Un témoignage troublant

La principale avancée est le témoignage anonyme d’une jeune femme qui se décrit comme une ancienne camarade de classe d’Emanuela Orlandi. Celle-ci rapporte, 39 ans après, que son amie lui aurait déclaré quelques jours avant sa disparition qu’une personne «très proche du pape» – alors Jean Paul II – l’aurait «importunée». 

«C’était une implication sexuelle», assure le témoin, ajoutant qu’il lui avait alors semblé qu’Emanuela Orlandi «avait peur et peut-être aussi honte». Confiant avoir immédiatement compris qu’il s’agissait de quelque chose de grave, l’ancienne camarade, visiblement émue, se dit désolée de ne pas avoir rapporté cet épisode plus tôt, expliquant que personne ne l’aurait crue à l’époque: «nous n’étions que deux petites filles». 

Le frère d’Emanuela, Pietro Orlandi, très impliqué dans l’investigation, semble donner du crédit à ce témoignage quand bien même il arrive tardivement. Il déclare que sa sœur n’aurait jamais osé lui dire, à lui ou à ses autres sœurs, «qu’un cardinal l’avait importunée». 

La responsabilité du Saint-Siège mis en cause

Une autre scène marquante – bien que déjà connue – concerne directement le pape François. Peu de temps après son élection, on voit l’actuel pontife déclarer à la famille Orlandi venue le rencontrer pour lui demander son aide: «Emanuela est au ciel». Cette phrase, troublante, montre selon la série que le pape pourrait savoir que l’Italienne est aujourd’hui morte – ce dont personne n’a pour l’heure apporté la preuve.

«L’unique chose dont je suis certain, déclare Pietro Orlandi, c’est que le Vatican connaît la vérité». Le documentaire se clôt sur un texte regrettant le peu de coopération du petit État avec les autorités italiennes qui ont mené l’enquête, rappelant qu’Emanuela Orlandi reste «la seule citoyenne du Vatican à avoir disparu».

Le point de vue du Saint-Siège

Le Saint-Siège, qui a refusé de participer à la série, a toujours nié toute implication dans l’affaire. Dans une note secrète de 2011 du Père Federico Lombardi, alors directeur de la salle de presse, adressée au secrétaire du pape Benoît XVI et publiée parmi les Vatileaks, le jésuite avait déclaré que «l’hypothèse d’une piste interne» au Vatican «est une incroyable infamie, à laquelle il ne faut pas accorder la moindre crédibilité». Mais il avait aussi reconnu qu’il existait des «points sur lesquels il n’est pas facile de donner une réponse définitive et documentée aujourd’hui». 

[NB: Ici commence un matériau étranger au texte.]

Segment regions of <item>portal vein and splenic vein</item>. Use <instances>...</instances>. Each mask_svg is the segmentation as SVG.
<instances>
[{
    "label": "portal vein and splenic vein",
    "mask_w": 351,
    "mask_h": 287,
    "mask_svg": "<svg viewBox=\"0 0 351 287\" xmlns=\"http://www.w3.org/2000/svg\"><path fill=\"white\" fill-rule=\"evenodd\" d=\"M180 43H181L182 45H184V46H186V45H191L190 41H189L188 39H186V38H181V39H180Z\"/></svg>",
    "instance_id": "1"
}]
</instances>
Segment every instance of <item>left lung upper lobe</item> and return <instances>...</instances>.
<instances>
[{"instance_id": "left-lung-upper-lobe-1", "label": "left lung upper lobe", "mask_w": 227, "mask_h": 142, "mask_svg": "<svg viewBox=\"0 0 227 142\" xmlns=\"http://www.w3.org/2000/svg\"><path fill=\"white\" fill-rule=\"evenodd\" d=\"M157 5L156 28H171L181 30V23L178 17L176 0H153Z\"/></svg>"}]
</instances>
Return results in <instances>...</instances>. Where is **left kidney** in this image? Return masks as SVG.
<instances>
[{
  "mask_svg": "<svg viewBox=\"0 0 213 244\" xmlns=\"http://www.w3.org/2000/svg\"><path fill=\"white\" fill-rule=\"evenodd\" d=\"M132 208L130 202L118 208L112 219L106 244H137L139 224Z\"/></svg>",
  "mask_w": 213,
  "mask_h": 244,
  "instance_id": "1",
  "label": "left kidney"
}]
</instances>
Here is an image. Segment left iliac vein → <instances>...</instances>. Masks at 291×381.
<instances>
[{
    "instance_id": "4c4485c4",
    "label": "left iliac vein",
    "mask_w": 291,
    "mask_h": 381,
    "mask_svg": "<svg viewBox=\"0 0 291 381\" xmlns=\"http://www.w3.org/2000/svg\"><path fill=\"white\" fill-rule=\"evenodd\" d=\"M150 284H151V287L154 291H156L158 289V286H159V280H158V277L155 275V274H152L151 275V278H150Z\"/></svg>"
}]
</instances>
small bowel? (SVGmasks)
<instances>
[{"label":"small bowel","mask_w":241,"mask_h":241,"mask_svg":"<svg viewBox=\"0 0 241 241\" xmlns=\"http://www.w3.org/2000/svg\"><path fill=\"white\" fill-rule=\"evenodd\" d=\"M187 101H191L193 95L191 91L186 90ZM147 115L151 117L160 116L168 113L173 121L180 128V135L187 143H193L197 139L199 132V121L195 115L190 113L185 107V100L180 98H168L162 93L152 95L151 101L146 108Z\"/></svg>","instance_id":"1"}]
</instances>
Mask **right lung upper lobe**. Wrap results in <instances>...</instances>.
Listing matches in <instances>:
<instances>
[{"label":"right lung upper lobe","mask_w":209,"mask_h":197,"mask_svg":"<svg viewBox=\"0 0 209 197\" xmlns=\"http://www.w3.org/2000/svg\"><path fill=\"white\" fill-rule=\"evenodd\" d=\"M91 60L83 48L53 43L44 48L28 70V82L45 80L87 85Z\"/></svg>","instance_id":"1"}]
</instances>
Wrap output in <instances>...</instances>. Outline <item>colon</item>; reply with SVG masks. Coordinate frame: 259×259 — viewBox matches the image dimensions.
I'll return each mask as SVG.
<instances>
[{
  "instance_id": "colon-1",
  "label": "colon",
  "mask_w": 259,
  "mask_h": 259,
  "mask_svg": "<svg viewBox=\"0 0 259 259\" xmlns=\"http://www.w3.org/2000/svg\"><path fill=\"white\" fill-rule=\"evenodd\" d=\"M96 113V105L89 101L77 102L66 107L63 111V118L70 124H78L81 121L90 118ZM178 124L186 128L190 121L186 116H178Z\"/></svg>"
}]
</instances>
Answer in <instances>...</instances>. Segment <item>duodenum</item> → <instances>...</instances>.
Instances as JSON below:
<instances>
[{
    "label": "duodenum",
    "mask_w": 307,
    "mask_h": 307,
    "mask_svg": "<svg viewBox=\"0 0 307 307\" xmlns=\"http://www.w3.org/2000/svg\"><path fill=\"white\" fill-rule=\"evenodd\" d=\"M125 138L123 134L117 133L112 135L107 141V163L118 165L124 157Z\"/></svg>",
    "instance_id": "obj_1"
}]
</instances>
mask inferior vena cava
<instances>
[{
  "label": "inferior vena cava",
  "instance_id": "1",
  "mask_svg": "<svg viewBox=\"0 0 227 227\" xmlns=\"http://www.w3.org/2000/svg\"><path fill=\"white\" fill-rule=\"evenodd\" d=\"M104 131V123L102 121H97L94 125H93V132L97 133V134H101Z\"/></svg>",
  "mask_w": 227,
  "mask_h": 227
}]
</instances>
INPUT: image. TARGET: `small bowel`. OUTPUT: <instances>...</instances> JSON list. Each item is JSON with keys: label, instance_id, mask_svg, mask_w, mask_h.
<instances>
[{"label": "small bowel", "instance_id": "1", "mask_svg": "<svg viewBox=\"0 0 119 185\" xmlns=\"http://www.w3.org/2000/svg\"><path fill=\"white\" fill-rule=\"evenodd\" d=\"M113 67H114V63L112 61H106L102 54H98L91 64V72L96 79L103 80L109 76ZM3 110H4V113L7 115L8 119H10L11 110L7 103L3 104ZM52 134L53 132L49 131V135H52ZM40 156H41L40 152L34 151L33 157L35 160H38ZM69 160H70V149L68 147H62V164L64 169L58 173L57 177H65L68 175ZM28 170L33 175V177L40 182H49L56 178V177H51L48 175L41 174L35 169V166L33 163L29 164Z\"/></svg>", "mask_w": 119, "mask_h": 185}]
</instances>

Le 14 avril 2012, le Père Federico Lombardi avait finalement publié une note officielle sur ses recherches. Il concluait que les autorités du Vatican avaient «coopéré avec engagement et transparence avec les autorités italiennes» lors de toutes les phases de l’enquête. «Il ne semble pas que quelque chose ait été caché, ni qu’il y ait des ‘secrets’ à révéler au Vatican à ce sujet», avait-il insisté. 

La dernière investigation menée au sein du Vatican remonte à mars 2020, quand des tombes du cimetière teutonique ont été ouvertes et analysées après un signalement anonyme, sans aboutir au résultat espéré. Affirmant avoir apporté la «plus ample collaboration» depuis le début de l’enquête, la justice vaticane avait déclaré clos «l’un des chapitres de cette triste histoire». (cath.ch/imedia/cd/bh)

Pour la promotion de sa série, Netflix a fait placarder des avis de recherche de Emanuela Orlandi dans tout Rome | © Camille Dalmas/i.Média
26 octobre 2022 | 17:05
par I.MEDIA
Temps de lecture: env. 3 min.
Partagez!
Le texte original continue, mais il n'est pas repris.